За три недели безыскусная работа на свежем воздухе оказала на девушку благотворное влияние. В той однообразной жизни, какую она тут вела, чувствовалось нечто древнее и простое, освобождающее от проблем. Спала юная леди под раскидистыми тисами на холме, облюбовав себе уютную складку на склоне. Можно было сказать, что она совсем одичала тут, но возвращаться не спешила. Милдрэд чувствовала, что боится вновь оказаться под опекой настоятельницы Бенедикты, которая предала и их родство, и многолетнюю дружбу с ее родителями. И не хотела вновь встретить подлого соблазнителя Артура. Однако и самой себе Милдрэд опасалась признаться, как ее задевает то, что он даже не пытается ее разыскать. Неужели так скоро забыл? И в подобные минуты на нее находило бессилие и тоска, все становилось безразлично — пусть эти вечно жующие овцы бредут куда хотят, ей все равно, и на оклики Родри она не отзывалась.

Однажды, когда на нее нашел такой приступ равнодушия и она совсем перестала следить за отарой, а собаки задремали в тенечке в полуденную жару, овцы и впрямь разбрелись по всему обширному выпасу. Появился Родри, стал шуметь, что если отара рассеется, то будет непросто их согнать, а несколько овец непременно потеряются.
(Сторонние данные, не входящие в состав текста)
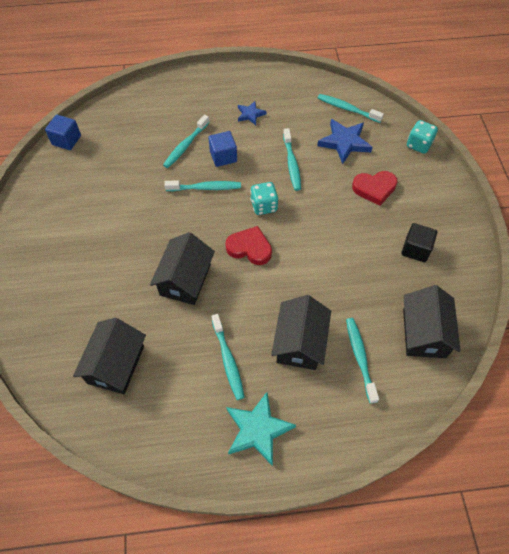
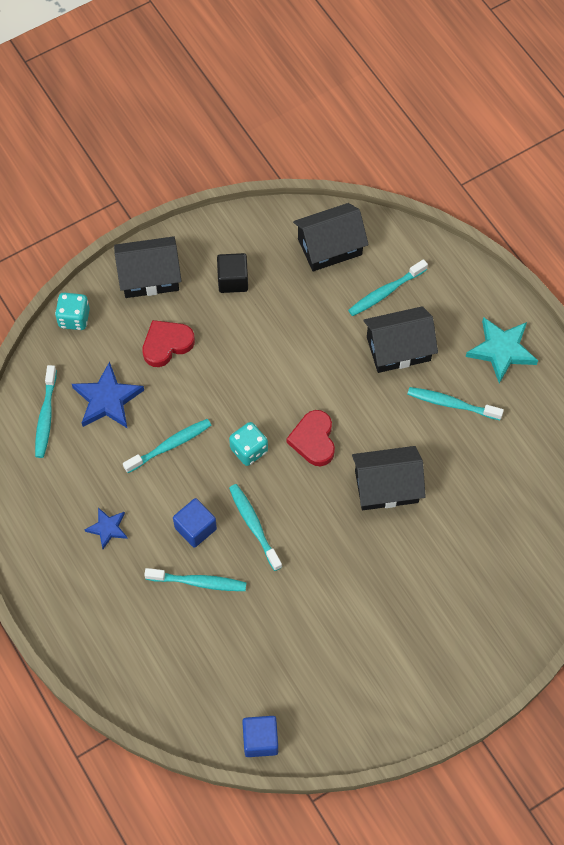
camera: 115 degrees left, 5 degrees up
(116, 364) = (513, 503): black house -> black house (149, 276)
(228, 360) = (451, 404): turquoise toothbrush -> turquoise toothbrush turned 120 degrees counterclockwise
(374, 188) = (166, 344): red heart -> red heart turned 90 degrees counterclockwise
Милдрэд слушала его смешанные валлийско-английские выкрики, лениво пожевывая травинку, но мальчишка не унимался, и, чтобы отделаться от крикуна, она пошла куда глаза глядят. И пока Дрок, Лиса и мечущийся вдоль дальней кромки выпасов Родри сгоняли в кучу разбредшихся овечек, Милдрэд поднялась по длинному отлогому склону на гребень холма, бродила там между завалами камней, всматривалась в безоблачное небо, в отдаленные вершины уэльских гор, в этот огромный мир, в котором она чувствовала себя такой одинокой. К маме хотелось… И плакать невесть от чего.

Солнце уже стало клониться к западу, яркий дневной свет постепенно сменился янтарным, более мягким. В это время девушка неожиданно услышала жалобное блеяние из зарослей ежевики. Пробравшись через колючие кусты, Милдрэд обнаружила овцу — а та еще негодующе уставилась на нее и с вызовом притопнула ногой. Милдрэд замахнулась на нее палкой, и тогда глупая животина выскочила из кустарника на вершину холма и затрусила по его гребню в нужную сторону. Милдрэд шла следом, исцарапанная и злая, ворча под нос и поглядывая на хорошо видную с холма дорогу внизу. По дороге ехал крытый фургон, направляясь, скорее всего, в сторону Освестри. Милдрэд наблюдала за ним, машинально слизывая кровь, выступившую из царапины на запястье, как вдруг заметила, что фургон свернул с проложенной колеи и прямо через поле направился в сторону выпаса. Кто это к ним прибыл? У нее на глазах увлекаемая парой мулов кибитка двигалась по длинному склону, пока не уперлась в каменную ограду, служившую границей выпасов. С козел фургончика соскочил рослый возничий в длинном монашеском одеянии и, взяв мулов под уздцы, пошел вдоль ограды, выискивая проход. Причем Милдрэд показалось, что он махнул в ее направлении рукой, будто кому-то указывая. Находясь на открытой вершине холма, она и впрямь была хорошо видна издалека, но пока не испытывала беспокойства.